(Data excerpts)
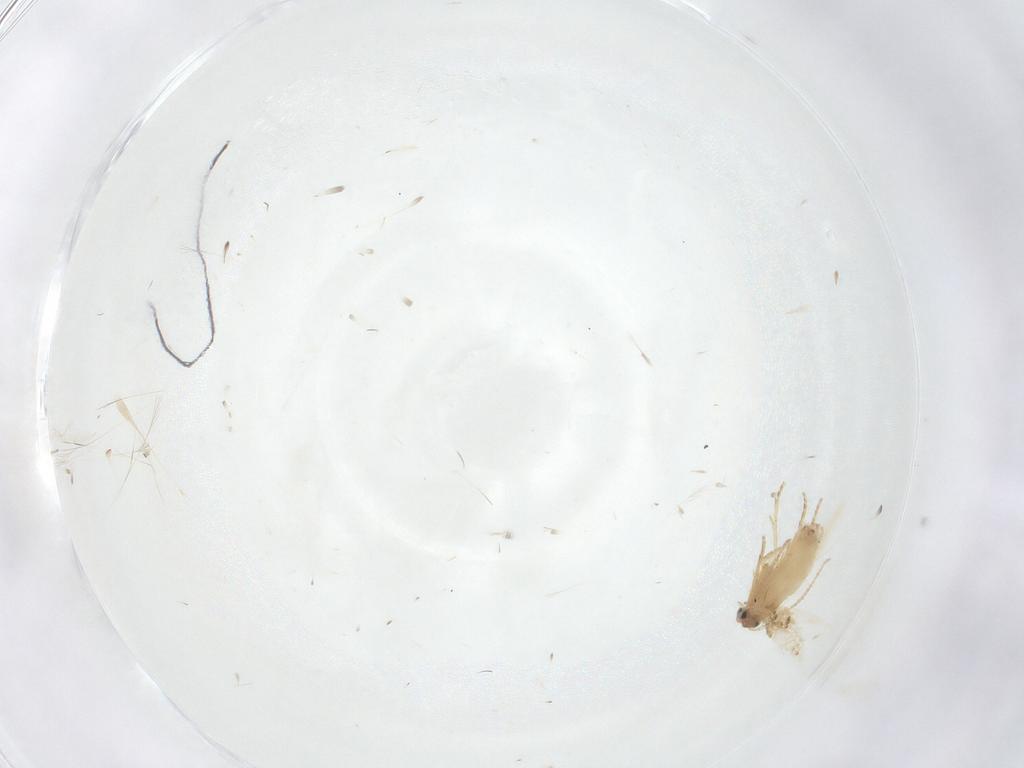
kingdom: Animalia
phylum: Arthropoda
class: Insecta
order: Lepidoptera
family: Nepticulidae
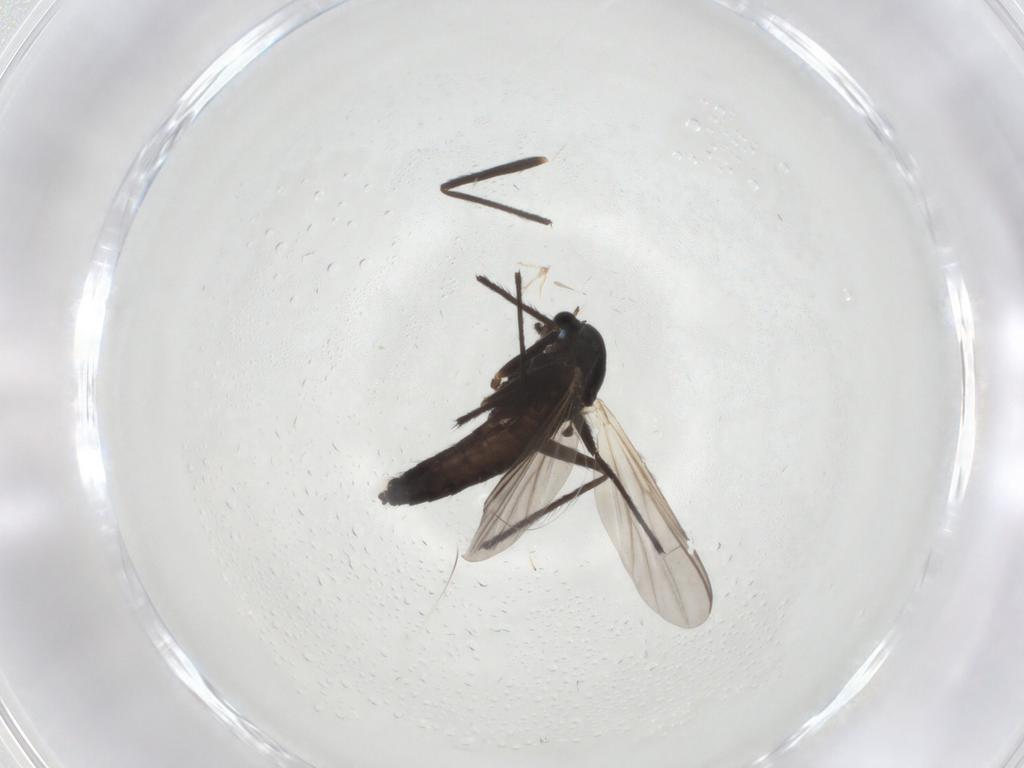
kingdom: Animalia
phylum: Arthropoda
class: Insecta
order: Diptera
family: Chironomidae
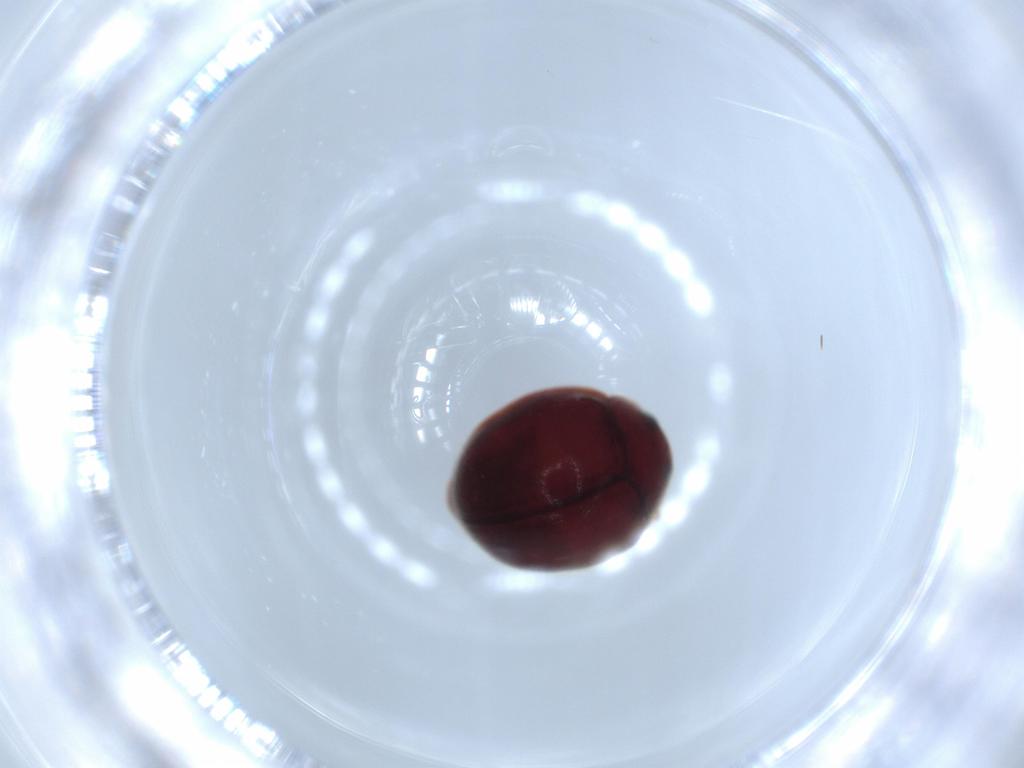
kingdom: Animalia
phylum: Arthropoda
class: Insecta
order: Coleoptera
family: Coccinellidae
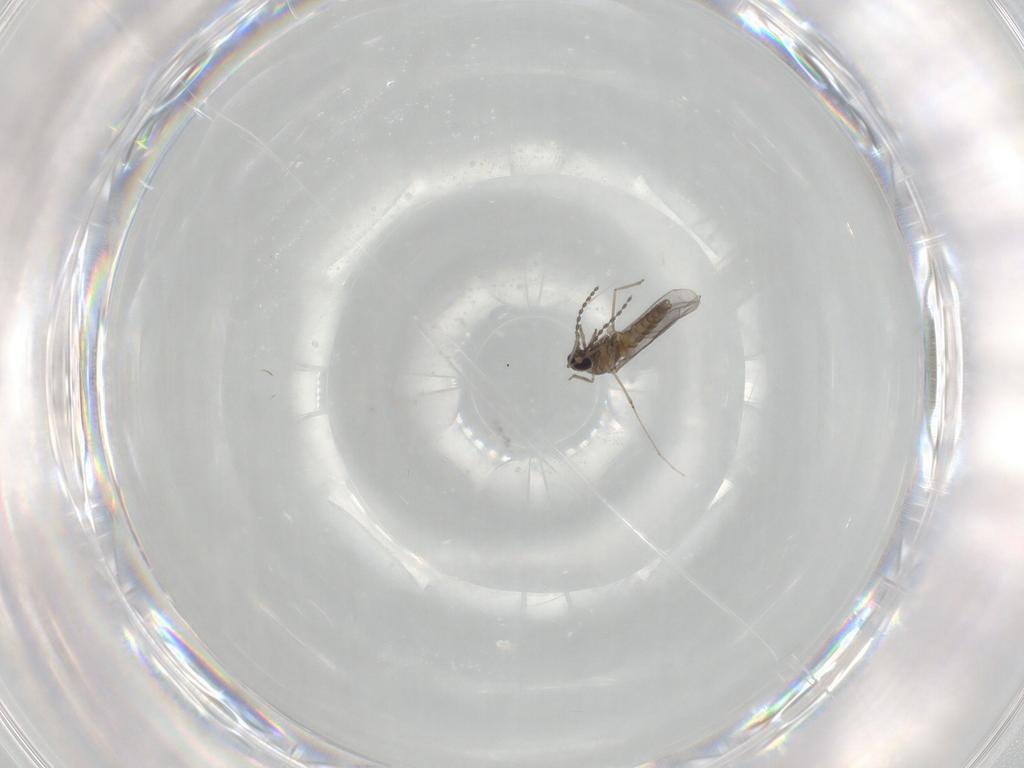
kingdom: Animalia
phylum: Arthropoda
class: Insecta
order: Diptera
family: Cecidomyiidae
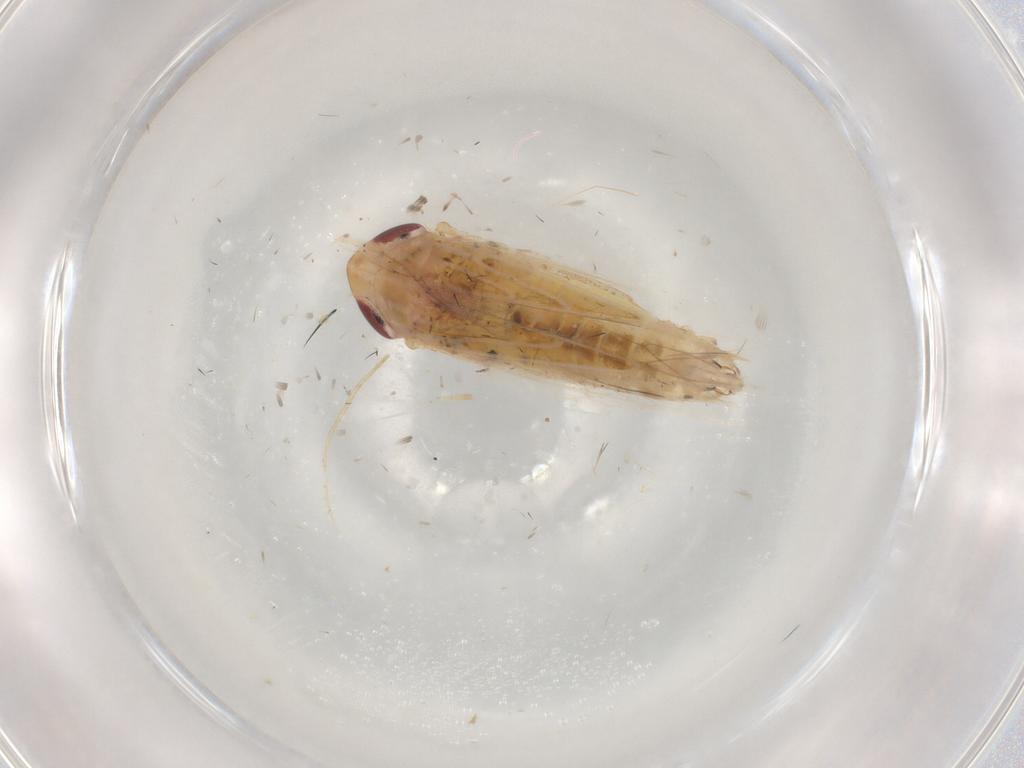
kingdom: Animalia
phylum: Arthropoda
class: Insecta
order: Hemiptera
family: Cicadellidae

> [What you need to do]: Reproduce all of the material above word for word, omitting the pictures.

> [Solution to this task]:
kingdom: Animalia
phylum: Arthropoda
class: Insecta
order: Lepidoptera
family: Nepticulidae
kingdom: Animalia
phylum: Arthropoda
class: Insecta
order: Diptera
family: Chironomidae
kingdom: Animalia
phylum: Arthropoda
class: Insecta
order: Coleoptera
family: Coccinellidae
kingdom: Animalia
phylum: Arthropoda
class: Insecta
order: Diptera
family: Cecidomyiidae
kingdom: Animalia
phylum: Arthropoda
class: Insecta
order: Hemiptera
family: Cicadellidae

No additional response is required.